LONDON: Legendary football player Pele once described the iconic Wembley Stadium in London as the “cathedral of football”. Owned by the English Football Association (FA), Wembley Stadium has been hosting footballers and their ardent fans for the last 95 years.
However if the extraordinary bid by a Pakistani-American businessman to buy Wembley for about £800 million is successful, it would transfer the national stadium into foreign ownership for the first time in its history – something British football fans are finding very difficult to stomach.
Shahid Khan, the billionaire who has made the audacious bid, is keen to bring the American football NFL to the UK – a thought that is worrying many traditional football fans.
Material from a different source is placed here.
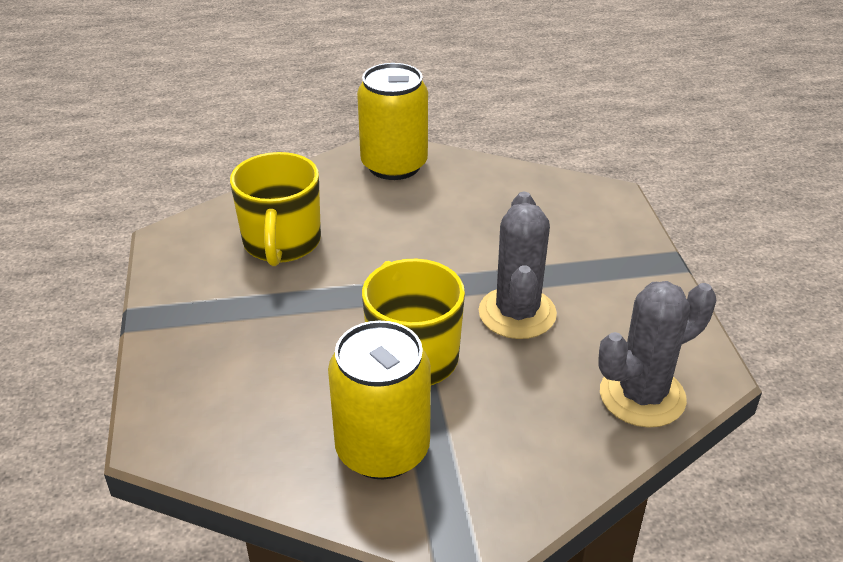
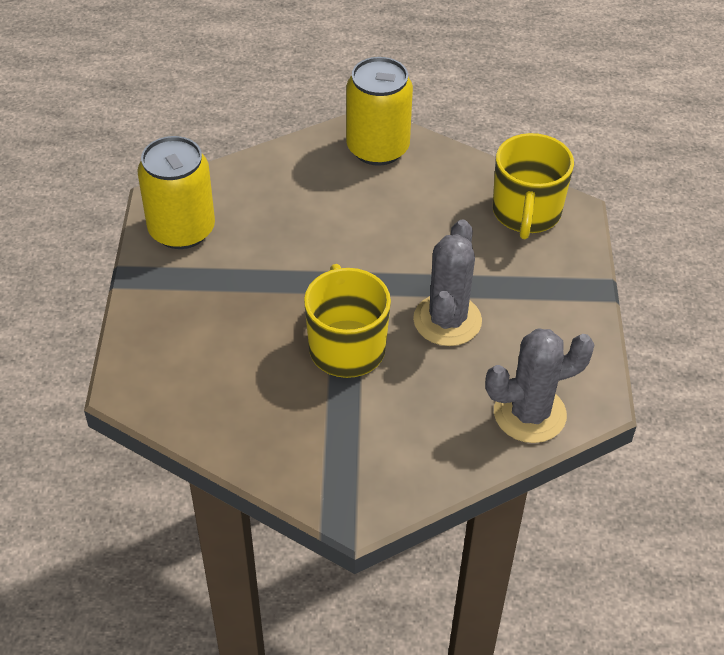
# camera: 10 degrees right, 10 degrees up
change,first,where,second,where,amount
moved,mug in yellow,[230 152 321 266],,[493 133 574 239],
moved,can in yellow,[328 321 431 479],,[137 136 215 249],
Khan, with his handle-bar moustache, is already well-known in the UK sporting world as the man who bought Fulham Football Club (FFC) from the Egyptian business magnate Mohamed Al Fayed for about £150million in 2013. He also owns the Jacksonville Jaguars, an NFL franchise, which has played one regular season game in London each year since he bought FFC.
Owning Fulham is one thing but owning Wembley is a different ball game. British fans fear that their national teams would be thrown out of the stadium that is the considered the “home of English football”. “England would be going on the road as turfed-out vagrants rather than touring artists”, says Ed Malyon, Sports Editor of the Independent.
“The England team would still stage the majority of their home games at Wembley, but a large portion of their annual schedule, particularly during the autumn (when a lot of football matches are played), would be moved elsewhere” explains Malyon. The fear is that the NFL would take over the stadium.
Wembley Stadium was originally built in 1923 at a cost of £750,000 in North West London. It is the venue for all major football matches like home games for the England team, FA Cup finals and semi-finals and Olympic football events. It was here that England famously lifted the World Cup in 1966.
In 2002 it was decided to knock down the old stadium – identified the world over by its twin-towered façade – expand the area and build a more modern stadium with facilities that were needed for both players and fans.
In 2007, the new Wembley Stadium with its huge white arch that can be seen from miles around, was unveiled. Built with a circumference of 1 kilometer and a capacity to hold 90,000 seats, it became the largest stadium in the UK and the second largest in Europe.